イギリス軍の軍用馬として第一次大戦に従軍した馬 Joey を主人公とし、 Joey を育ててくれた少年 Albert との関係を一つの軸に、Joey の戦場でのエピソートを描いた、 1982年に出版された児童文学の舞台作品化。 2007年の初演以来、ロングランのヒットとなり、アメリカ・ブロードウェイでも上演され、 2011年には Steven Spielberg が映画化しています。(原作、映画ともに未読/見ですが。)

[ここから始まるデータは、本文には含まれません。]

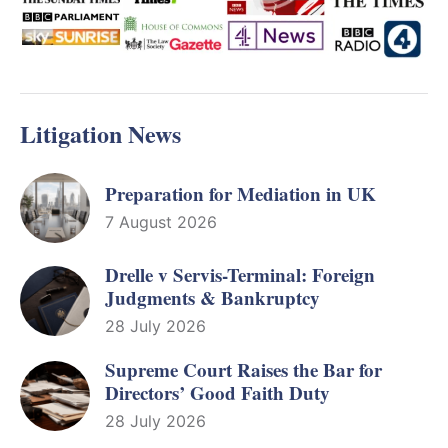
Litigation News
Preparation for Mediation in UK
7 August 2026
Drelle v Servis-Terminal: Foreign
Judgments & Bankruptcy
28 July 2026
Supreme Court Raises the Bar for
Directors’ Good Faith Duty
28 July 2026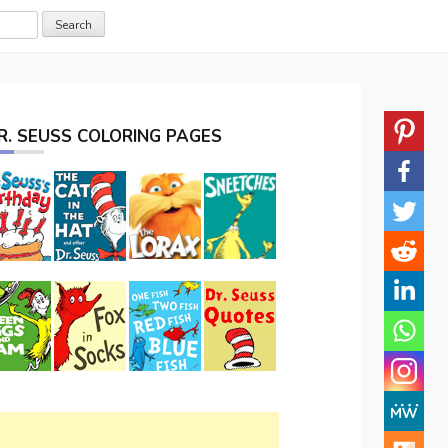
R. SEUSS COLORING PAGES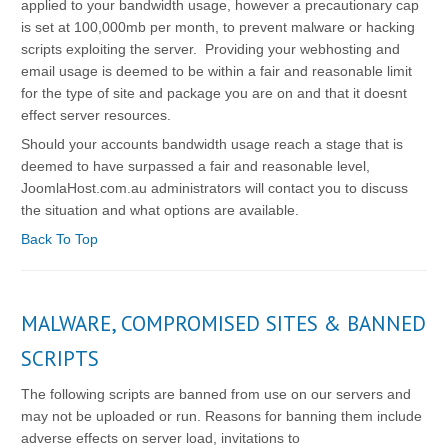
applied to your bandwidth usage, however a precautionary cap
is set at 100,000mb per month, to prevent malware or hacking
scripts exploiting the server. Providing your webhosting and
email usage is deemed to be within a fair and reasonable limit
for the type of site and package you are on and that it doesnt
effect server resources.
Should your accounts bandwidth usage reach a stage that is
deemed to have surpassed a fair and reasonable level,
JoomlaHost.com.au administrators will contact you to discuss
the situation and what options are available.
Back To Top
MALWARE, COMPROMISED SITES & BANNED
SCRIPTS
The following scripts are banned from use on our servers and
may not be uploaded or run. Reasons for banning them include
adverse effects on server load, invitations to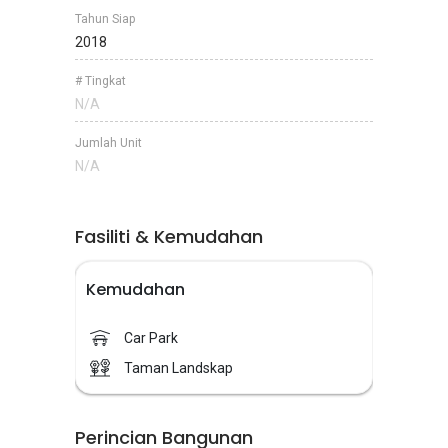
Tahun Siap
2018
# Tingkat
N/A
Jumlah Unit
N/A
Fasiliti & Kemudahan
Kemudahan
Car Park
Taman Landskap
Perincian Bangunan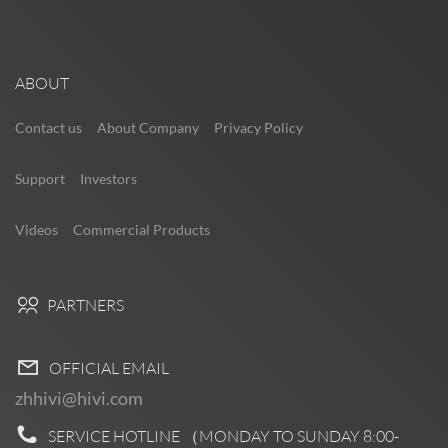
ABOUT
Contact us
About Company
Privacy Policy
Support
Investors
Videos
Commercial Products
PARTNERS
OFFICIAL EMAIL
zhhivi@hivi.com
SERVICE HOTLINE （MONDAY TO SUNDAY
8:00-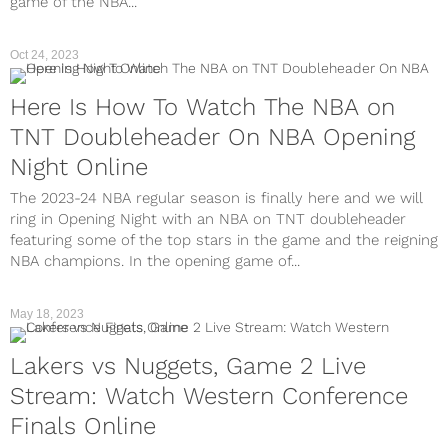
game of the NBA...
Oct 24, 2023
Here Is How To Watch The NBA on
TNT Doubleheader On NBA Opening
Night Online
The 2023-24 NBA regular season is finally here and we will
ring in Opening Night with an NBA on TNT doubleheader
featuring some of the top stars in the game and the reigning
NBA champions. In the opening game of...
May 18, 2023
Lakers vs Nuggets, Game 2 Live
Stream: Watch Western Conference
Finals Online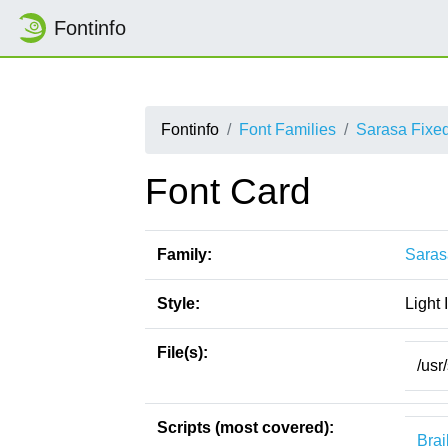
Fontinfo
Fontinfo
Font Families
Sarasa Fixe
Font Card
Family:
Saras
Style:
Light I
File(s):
/usr
Scripts (most covered):
Brai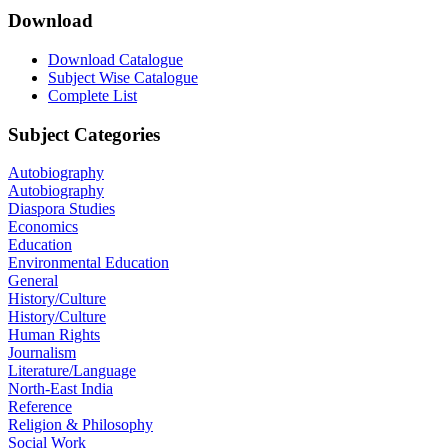
Download
Download Catalogue
Subject Wise Catalogue
Complete List
Subject Categories
Autobiography
Autobiography
Diaspora Studies
Economics
Education
Environmental Education
General
History/Culture
History/Culture
Human Rights
Journalism
Literature/Language
North-East India
Reference
Religion & Philosophy
Social Work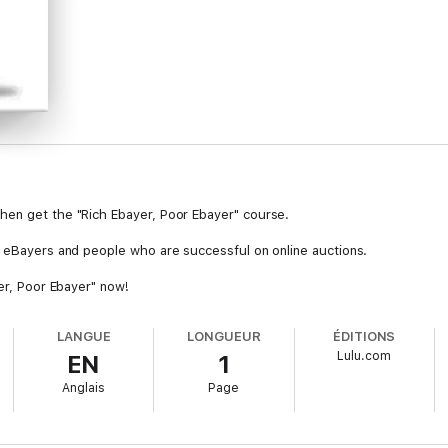
hen get the "Rich Ebayer, Poor Ebayer" course.
l eBayers and people who are successful on online auctions.
yer, Poor Ebayer" now!
LANGUE
LONGUEUR
ÉDITIONS
Lulu.com
EN
1
Anglais
Page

The Guardian 紙のレビュー欄でも度々取り上げられ、 南アフリカのパペット・カンパニー Handspring Puppet Company による実物大の馬のパペットを使ったステージという点が、気になっていました。 しかし、2014年に来日公演した東急 Theater Orb はその当時チェックしていなかった劇場で、 主にミュージカルの文脈で紹介されていたこともあって、公演に気付かずに見逃し。 今年5月に観た William Kentridge 演出の Handspring Puppet Company: Ubu and the Truth Commission は大掛かりにパペットを使った作品ではなく [レビュー]、 やはり War Horse を観たいと思っていたのでした。 そんなところに National Theatre Live のアンコール上映があったので、観ることにしたのでした。

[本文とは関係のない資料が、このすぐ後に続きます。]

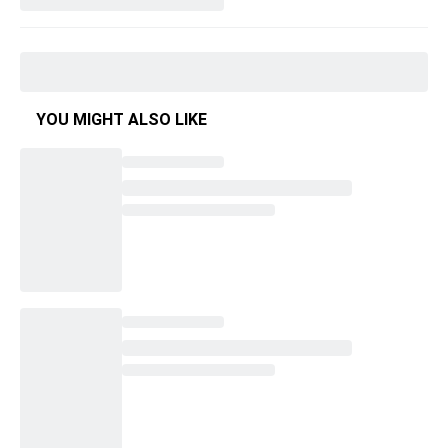
YOU MIGHT ALSO LIKE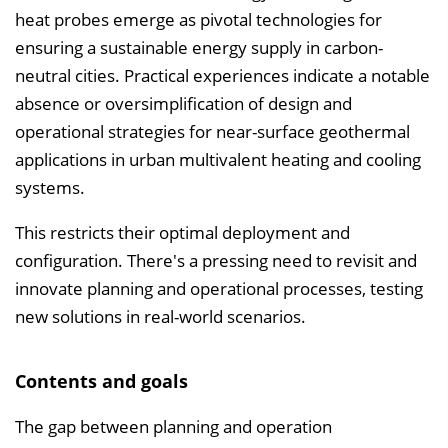
heat probes emerge as pivotal technologies for
i
ensuring a sustainable energy supply in carbon-
n
neutral cities. Practical experiences indicate a notable
b
absence or oversimplification of design and
l
operational strategies for near-surface geothermal
e
applications in urban multivalent heating and cooling
n
systems.
d
e
This restricts their optimal deployment and
n
configuration. There's a pressing need to revisit and
innovate planning and operational processes, testing
new solutions in real-world scenarios.
Contents and goals
The gap between planning and operation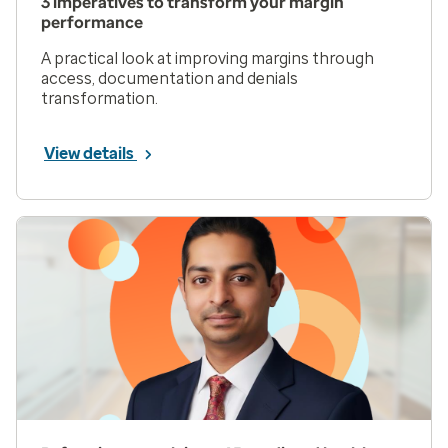
3 imperatives to transform your margin
performance
A practical look at improving margins through
access, documentation and denials
transformation.
View details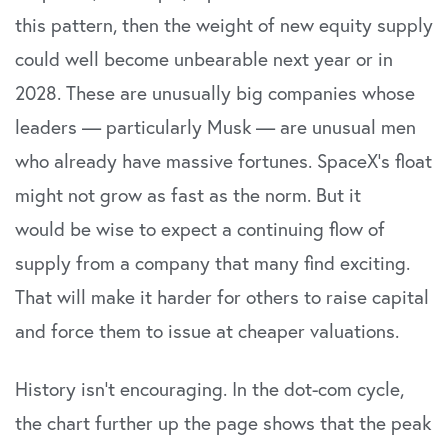
this pattern, then the weight of new equity supply
could well become unbearable next year or in
2028. These are unusually big companies whose
leaders — particularly Musk — are unusual men
who already have massive fortunes. SpaceX’s float
might not grow as fast as the norm. But it
would be wise to expect a continuing flow of
supply from a company that many find exciting.
That will make it harder for others to raise capital
and force them to issue at cheaper valuations.
History isn’t encouraging. In the dot-com cycle,
the chart further up the page shows that the peak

直径10mほどの円形に近い舞台で、円形に区切られた部分は回転するようになっていました。 後方の上方には破り取られたスケッチブックの紙を模した形のスクリーンがあり、 そこに場面の象徴するようなドローイングが投影される程度。 大きな舞台装置は使わずに、パペットや俳優の演技とライティングのみで、 イングランド・デヴォンののどかな農村や地獄のような第一次大戦の西部戦線の戦場を描き切っていました。 心理描写にはストップモーションやスローモーションも利用。 特にライティングの巧みさには感心しました。 シンプルな話だけに、シンプルな演出が生きていました。 ちなみに、演出の一人は The Curious Incident of the Dog in the Night-Time [鑑賞メモ] と同じ Marianne Elliott。 今回はプロジェクションマッピングは使っていませんでしたが、身体表現を駆使して空間を描くのが巧い演出家なのでしょうか。

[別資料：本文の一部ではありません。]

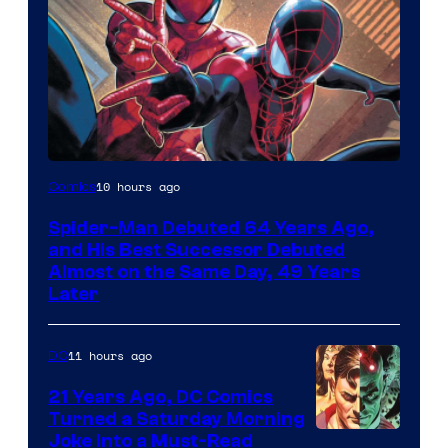
Image
10 hours ago
Comics
Courtesy
Spider-Man Debuted 64 Years Ago,
of
and His Best Successor Debuted
Marvel
Almost on the Same Day, 49 Years
Later
Comics
11 hours ago
DC
21 Years Ago, DC Comics
Turned a Saturday Morning
Image
Joke Into a Must-Read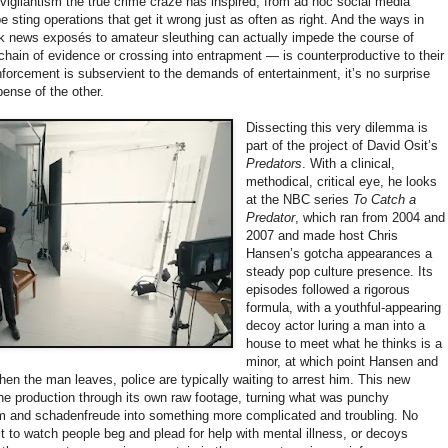
 vigilantism the true crime craze has inspired, from ad hoc social media
 sting operations that get it wrong just as often as right. And the ways in
k news exposés to amateur sleuthing can actually impede the course of
chain of evidence or crossing into entrapment — is counterproductive to their
orcement is subservient to the demands of entertainment, it’s no surprise
pense of the other.
Dissecting this very dilemma is
part of the project of David Osit’s
Predators
. With a clinical,
methodical, critical eye, he looks
at the NBC series
To Catch a
Predator
, which ran from 2004 and
2007 and made host Chris
Hansen’s gotcha appearances a
steady pop culture presence. Its
episodes followed a rigorous
formula, with a youthful-appearing
decoy actor luring a man into a
house to meet what he thinks is a
minor, at which point Hansen and
n the man leaves, police are typically waiting to arrest him. This new
e production through its own raw footage, turning what was punchy
 and schadenfreude into something more complicated and troubling. No
it to watch people beg and plead for help with mental illness, or decoys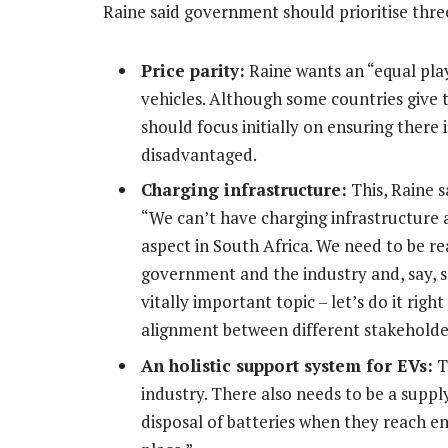
Raine said government should prioritise three
Price parity:
Raine wants an “equal play
vehicles. Although some countries give
should focus initially on ensuring there 
disadvantaged.
Charging infrastructure:
This, Raine s
“We can’t have charging infrastructure a
aspect in South Africa. We need to be re
government and the industry and, say, s
vitally important topic – let’s do it righ
alignment between different stakeholde
An holistic support system for EVs:
T
industry. There also needs to be a suppl
disposal of batteries when they reach end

しかし、見所は、やっぱり実物大の馬のパペット。 馬の銅の下、前足側と後ろ足側の2名が入るのですが、人間の脚をそのまま馬の脚とはせずに、 より実際に近い形状構造で作られた四脚を操っていました。 首は横に付いた操り手が動かしていました。 その動きが巧みで、リアルというよりも、馬のセリフが無いのにもかかわらず馬が語りかけてくるよう。 登場人物も雄弁に内容を語ることなく、むしろ、accordion を伴奏とした folk 的な詠唱を随所に入れて、余韻で語るような舞台でした。 これは、やっぱり舞台で生で観たかったなあ、と、つくづく思いました。
ストーリーとしては心の交流、離別と再会といったものをテーマとした児童文学のよくありそうなもの。 もしくは、出征した青年と従軍看護婦となって彼を追いかけた恋人を主人公とした戦場メロドラマみたい、などと思いつつも、 巧みな馬のパペット使いもあって思わず感情移入して、涙しつつ観ることになってしまいました。